TASK DIRECTIONS: Only one stretch of the records below is wanted: the lines from the one holding "right eye: (224, 518)" through the one holding "right ear: (1443, 624)". Return it exactly, both ends included.

Keypoint text descriptions:
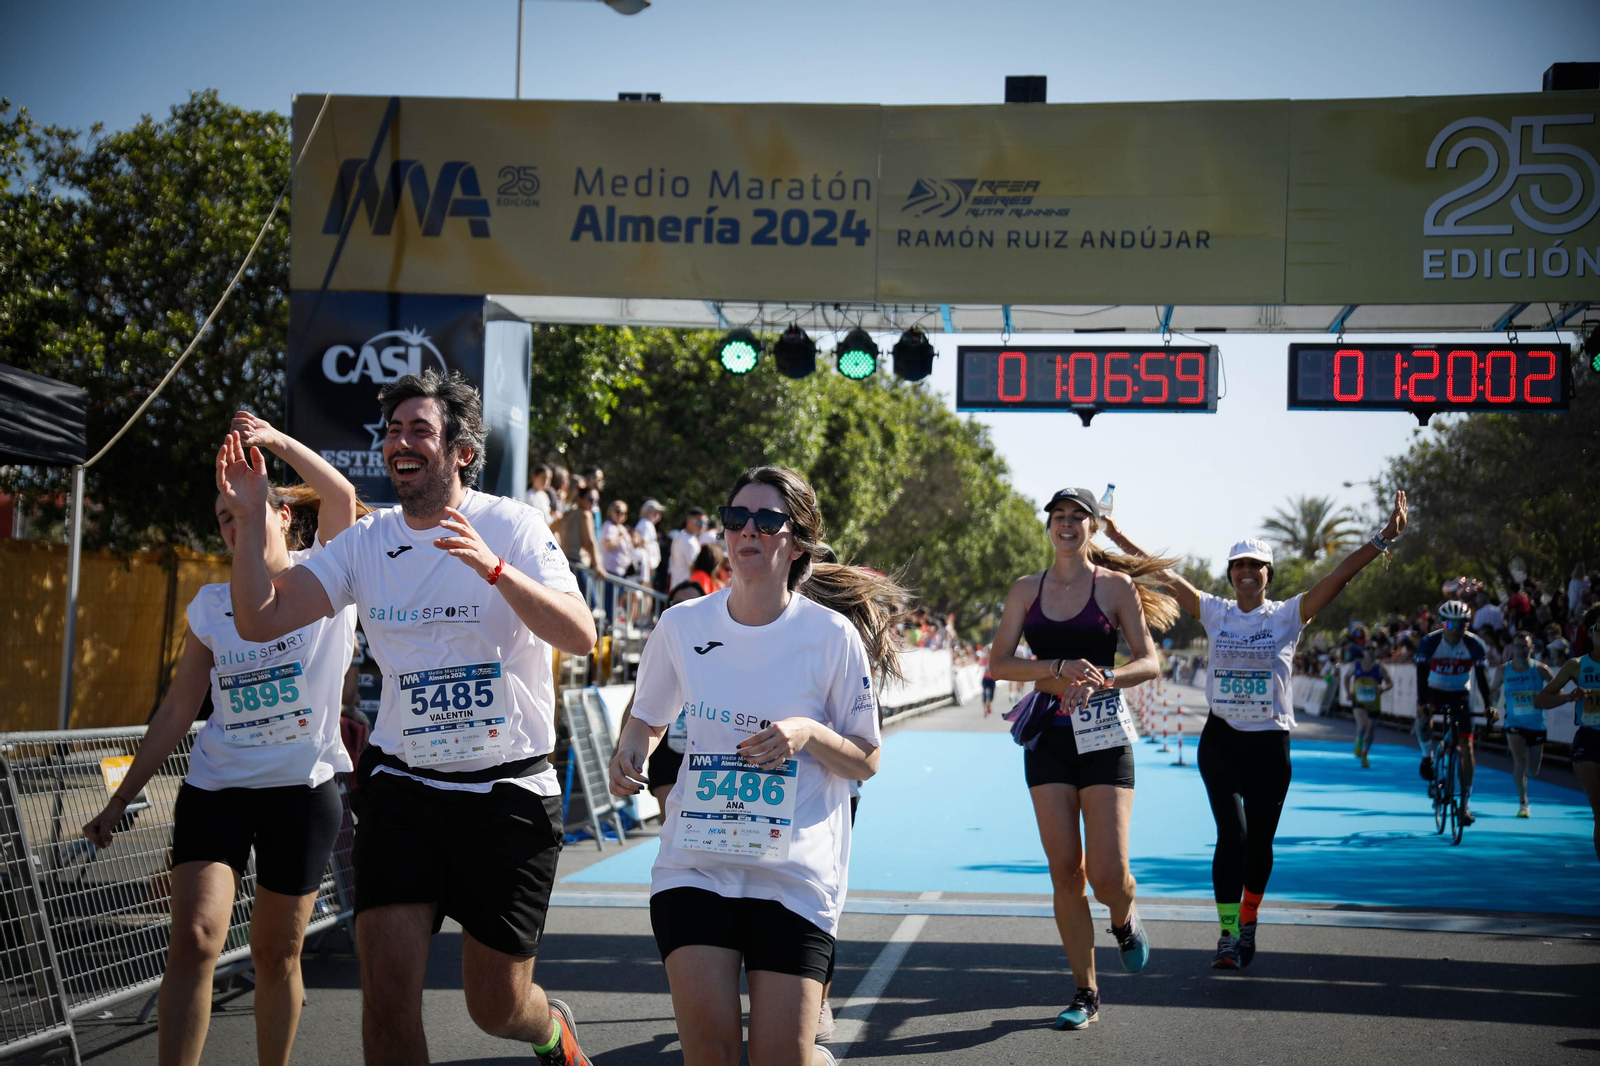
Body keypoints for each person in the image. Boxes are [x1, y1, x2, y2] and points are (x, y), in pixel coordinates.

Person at [219, 370, 599, 1066]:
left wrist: (494, 570)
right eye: (393, 430)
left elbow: (580, 633)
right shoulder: (368, 541)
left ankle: (551, 1032)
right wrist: (248, 522)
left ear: (461, 452)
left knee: (496, 1005)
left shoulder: (511, 525)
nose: (401, 441)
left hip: (506, 793)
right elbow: (259, 618)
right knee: (388, 998)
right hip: (404, 791)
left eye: (420, 430)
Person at [83, 411, 362, 1066]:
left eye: (245, 511)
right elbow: (176, 711)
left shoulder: (326, 576)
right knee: (195, 937)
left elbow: (343, 497)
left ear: (284, 518)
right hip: (218, 788)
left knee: (276, 952)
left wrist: (277, 442)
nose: (233, 525)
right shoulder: (211, 606)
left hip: (302, 792)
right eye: (224, 518)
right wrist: (120, 800)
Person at [608, 466, 907, 1066]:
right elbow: (647, 717)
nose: (748, 530)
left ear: (796, 543)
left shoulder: (832, 636)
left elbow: (867, 758)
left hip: (791, 875)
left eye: (767, 520)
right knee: (710, 1056)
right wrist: (631, 748)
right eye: (736, 518)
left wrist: (808, 733)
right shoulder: (682, 624)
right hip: (696, 864)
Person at [1113, 491, 1407, 970]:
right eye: (1239, 566)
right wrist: (1116, 534)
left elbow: (1339, 576)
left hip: (1270, 745)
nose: (1247, 572)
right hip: (1222, 741)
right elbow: (1162, 574)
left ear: (1269, 575)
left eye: (1256, 566)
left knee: (1260, 844)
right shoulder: (1214, 611)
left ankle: (1248, 919)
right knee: (1232, 835)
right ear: (1230, 575)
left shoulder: (1289, 615)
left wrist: (1382, 539)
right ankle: (1228, 934)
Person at [988, 488, 1173, 1029]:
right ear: (1049, 526)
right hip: (1048, 738)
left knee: (1109, 877)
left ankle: (1124, 916)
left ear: (1092, 528)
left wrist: (1105, 677)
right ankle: (1085, 992)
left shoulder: (1114, 587)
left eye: (1078, 517)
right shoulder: (1025, 589)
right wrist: (1057, 667)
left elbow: (1150, 661)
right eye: (1059, 516)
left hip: (1104, 736)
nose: (1067, 524)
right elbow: (999, 663)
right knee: (1066, 872)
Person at [1415, 599, 1494, 826]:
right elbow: (1421, 675)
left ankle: (1465, 804)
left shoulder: (1475, 644)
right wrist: (1423, 704)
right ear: (1443, 624)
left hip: (1460, 693)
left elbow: (1483, 679)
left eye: (1462, 624)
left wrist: (1488, 706)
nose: (1456, 630)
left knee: (1466, 747)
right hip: (1434, 690)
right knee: (1423, 717)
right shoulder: (1429, 642)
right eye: (1451, 624)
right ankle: (1426, 756)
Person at [1535, 604, 1600, 860]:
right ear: (1590, 633)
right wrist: (1570, 696)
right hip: (1589, 740)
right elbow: (1541, 699)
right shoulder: (1577, 665)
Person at [1499, 630, 1554, 817]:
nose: (1521, 650)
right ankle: (1523, 802)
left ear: (1532, 648)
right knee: (1520, 761)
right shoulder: (1503, 670)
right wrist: (1492, 705)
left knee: (1532, 771)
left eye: (1525, 647)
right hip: (1514, 722)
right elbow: (1492, 690)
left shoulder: (1541, 669)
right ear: (1512, 648)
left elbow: (1558, 687)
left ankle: (1525, 788)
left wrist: (1551, 698)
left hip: (1536, 724)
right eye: (1517, 647)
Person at [1344, 641, 1391, 768]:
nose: (1370, 651)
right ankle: (1359, 742)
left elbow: (1390, 683)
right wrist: (1348, 692)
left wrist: (1383, 688)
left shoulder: (1380, 668)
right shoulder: (1356, 665)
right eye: (1368, 648)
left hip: (1374, 703)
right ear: (1363, 651)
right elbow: (1346, 677)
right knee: (1363, 725)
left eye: (1373, 649)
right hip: (1359, 701)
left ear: (1377, 651)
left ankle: (1365, 753)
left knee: (1370, 731)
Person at [599, 499, 634, 625]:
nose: (621, 515)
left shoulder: (620, 527)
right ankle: (609, 624)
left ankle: (611, 623)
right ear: (611, 512)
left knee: (617, 600)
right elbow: (608, 546)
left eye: (624, 513)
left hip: (622, 570)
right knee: (611, 600)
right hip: (612, 570)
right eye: (618, 512)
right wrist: (621, 537)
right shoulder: (609, 526)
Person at [670, 508, 707, 590]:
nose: (702, 526)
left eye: (705, 523)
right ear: (689, 522)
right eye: (699, 522)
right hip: (685, 588)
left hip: (679, 586)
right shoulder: (688, 541)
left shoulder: (682, 536)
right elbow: (694, 567)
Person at [980, 644, 996, 718]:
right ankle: (985, 710)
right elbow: (979, 664)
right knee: (985, 694)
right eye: (988, 652)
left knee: (991, 695)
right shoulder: (984, 659)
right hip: (985, 679)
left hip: (992, 679)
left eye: (990, 652)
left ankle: (989, 705)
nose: (989, 653)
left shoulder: (994, 660)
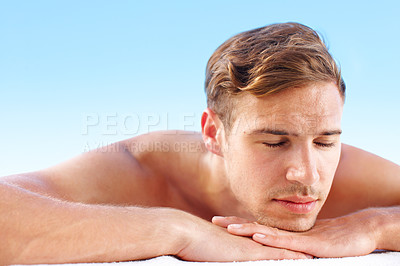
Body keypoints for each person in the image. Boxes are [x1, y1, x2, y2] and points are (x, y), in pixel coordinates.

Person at [1, 22, 399, 264]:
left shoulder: (349, 173)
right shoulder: (141, 170)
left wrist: (374, 226)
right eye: (276, 143)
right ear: (213, 134)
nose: (308, 173)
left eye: (325, 142)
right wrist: (177, 230)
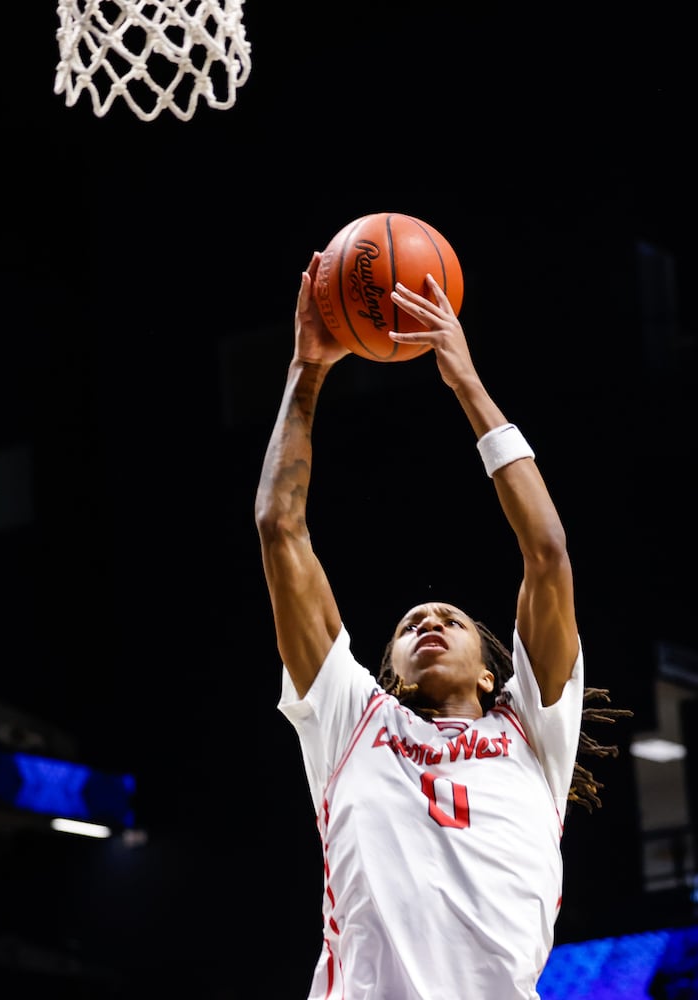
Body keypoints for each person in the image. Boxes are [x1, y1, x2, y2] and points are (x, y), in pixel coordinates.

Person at [255, 251, 629, 1000]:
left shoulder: (533, 734)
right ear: (390, 671)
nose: (428, 619)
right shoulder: (351, 720)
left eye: (450, 619)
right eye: (409, 625)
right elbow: (279, 528)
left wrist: (466, 382)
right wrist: (307, 372)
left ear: (492, 675)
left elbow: (548, 553)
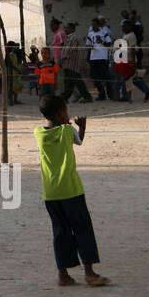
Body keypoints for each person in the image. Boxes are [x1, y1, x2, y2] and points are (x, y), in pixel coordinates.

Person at [35, 94, 110, 287]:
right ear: (61, 113)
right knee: (83, 229)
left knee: (60, 233)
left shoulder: (39, 134)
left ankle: (63, 274)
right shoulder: (67, 131)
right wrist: (81, 126)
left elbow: (58, 133)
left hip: (51, 193)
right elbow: (79, 140)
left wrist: (65, 123)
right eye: (66, 111)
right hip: (71, 191)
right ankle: (89, 273)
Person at [113, 20, 149, 102]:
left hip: (129, 60)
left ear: (129, 27)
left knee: (128, 77)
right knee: (131, 77)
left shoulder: (130, 36)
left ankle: (128, 96)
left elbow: (132, 49)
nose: (123, 28)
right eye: (122, 26)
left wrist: (132, 62)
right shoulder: (127, 35)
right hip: (126, 59)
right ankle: (146, 91)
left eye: (125, 26)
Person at [59, 22, 94, 103]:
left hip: (72, 63)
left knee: (77, 81)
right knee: (69, 82)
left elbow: (68, 51)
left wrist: (62, 60)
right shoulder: (68, 38)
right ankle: (65, 97)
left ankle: (87, 96)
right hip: (68, 64)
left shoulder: (73, 38)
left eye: (67, 28)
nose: (65, 29)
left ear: (72, 29)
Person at [86, 19, 114, 101]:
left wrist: (101, 42)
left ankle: (110, 94)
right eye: (92, 25)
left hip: (102, 57)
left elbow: (109, 43)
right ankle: (102, 94)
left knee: (106, 76)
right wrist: (90, 48)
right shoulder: (90, 34)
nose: (93, 26)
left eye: (95, 24)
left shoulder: (103, 33)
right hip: (94, 57)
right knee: (95, 77)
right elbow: (88, 45)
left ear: (98, 25)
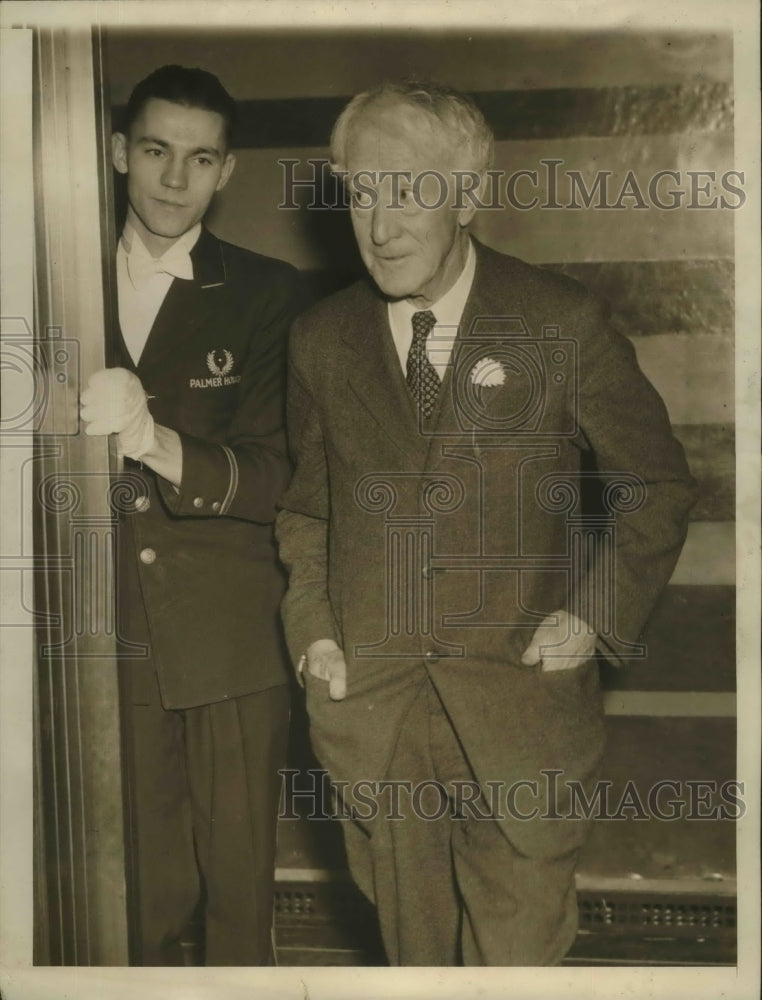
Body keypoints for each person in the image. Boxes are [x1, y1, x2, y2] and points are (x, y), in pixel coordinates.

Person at [275, 79, 698, 966]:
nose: (380, 225)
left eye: (409, 190)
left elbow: (654, 485)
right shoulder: (320, 339)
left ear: (467, 195)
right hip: (378, 724)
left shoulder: (559, 321)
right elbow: (308, 509)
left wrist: (593, 613)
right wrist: (314, 632)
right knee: (411, 963)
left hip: (520, 715)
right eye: (361, 193)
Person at [79, 65, 303, 966]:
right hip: (101, 638)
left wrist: (155, 439)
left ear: (228, 171)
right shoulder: (53, 279)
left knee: (238, 899)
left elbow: (282, 477)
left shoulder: (267, 293)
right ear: (117, 154)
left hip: (229, 637)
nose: (175, 179)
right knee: (134, 896)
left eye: (199, 158)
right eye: (156, 151)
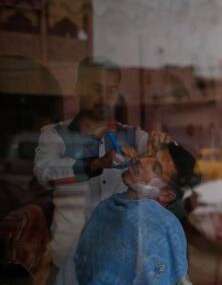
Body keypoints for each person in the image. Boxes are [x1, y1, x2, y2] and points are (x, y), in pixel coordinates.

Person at [33, 56, 170, 269]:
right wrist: (96, 164)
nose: (105, 97)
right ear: (79, 88)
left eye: (111, 90)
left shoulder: (134, 136)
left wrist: (162, 148)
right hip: (71, 259)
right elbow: (44, 174)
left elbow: (172, 170)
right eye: (97, 88)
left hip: (121, 259)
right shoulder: (55, 135)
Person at [71, 142, 198, 285]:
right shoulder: (109, 207)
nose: (141, 160)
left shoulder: (158, 227)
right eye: (149, 155)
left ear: (165, 195)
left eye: (155, 168)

RESULT OF THIS TASK:
right eye: (224, 518)
right wrist: (120, 800)
Person at [608, 466, 907, 1066]:
right elbow: (647, 717)
nose: (748, 530)
left ear: (796, 543)
left shoulder: (832, 636)
left elbow: (867, 758)
left hip: (791, 875)
left eye: (767, 520)
right knee: (710, 1056)
right wrist: (631, 748)
right eye: (736, 518)
left wrist: (808, 733)
right shoulder: (682, 624)
right hip: (696, 864)
Person at [1113, 491, 1407, 970]:
right eye: (1239, 566)
right wrist: (1116, 534)
left elbow: (1339, 576)
left hip: (1270, 745)
nose: (1247, 572)
right hip: (1222, 741)
right elbow: (1162, 574)
left ear: (1269, 575)
left eye: (1256, 566)
left knee: (1260, 844)
right shoulder: (1214, 611)
left ankle: (1248, 919)
right knee: (1232, 835)
right ear: (1230, 575)
left shoulder: (1289, 615)
left wrist: (1382, 539)
right ankle: (1228, 934)
Person at [988, 488, 1173, 1029]:
right ear: (1049, 526)
right hip: (1048, 738)
left knee: (1109, 877)
left ankle: (1124, 916)
left ear: (1092, 528)
left wrist: (1105, 677)
right ankle: (1085, 992)
left shoulder: (1114, 587)
left eye: (1078, 517)
right shoulder: (1025, 589)
right wrist: (1057, 667)
left elbow: (1150, 661)
right eye: (1059, 516)
left hip: (1104, 736)
nose: (1067, 524)
right elbow: (999, 663)
right knee: (1066, 872)
Person at [1415, 599, 1494, 826]:
right elbow: (1421, 675)
left ankle: (1465, 804)
left shoulder: (1475, 644)
right wrist: (1423, 704)
right ear: (1443, 624)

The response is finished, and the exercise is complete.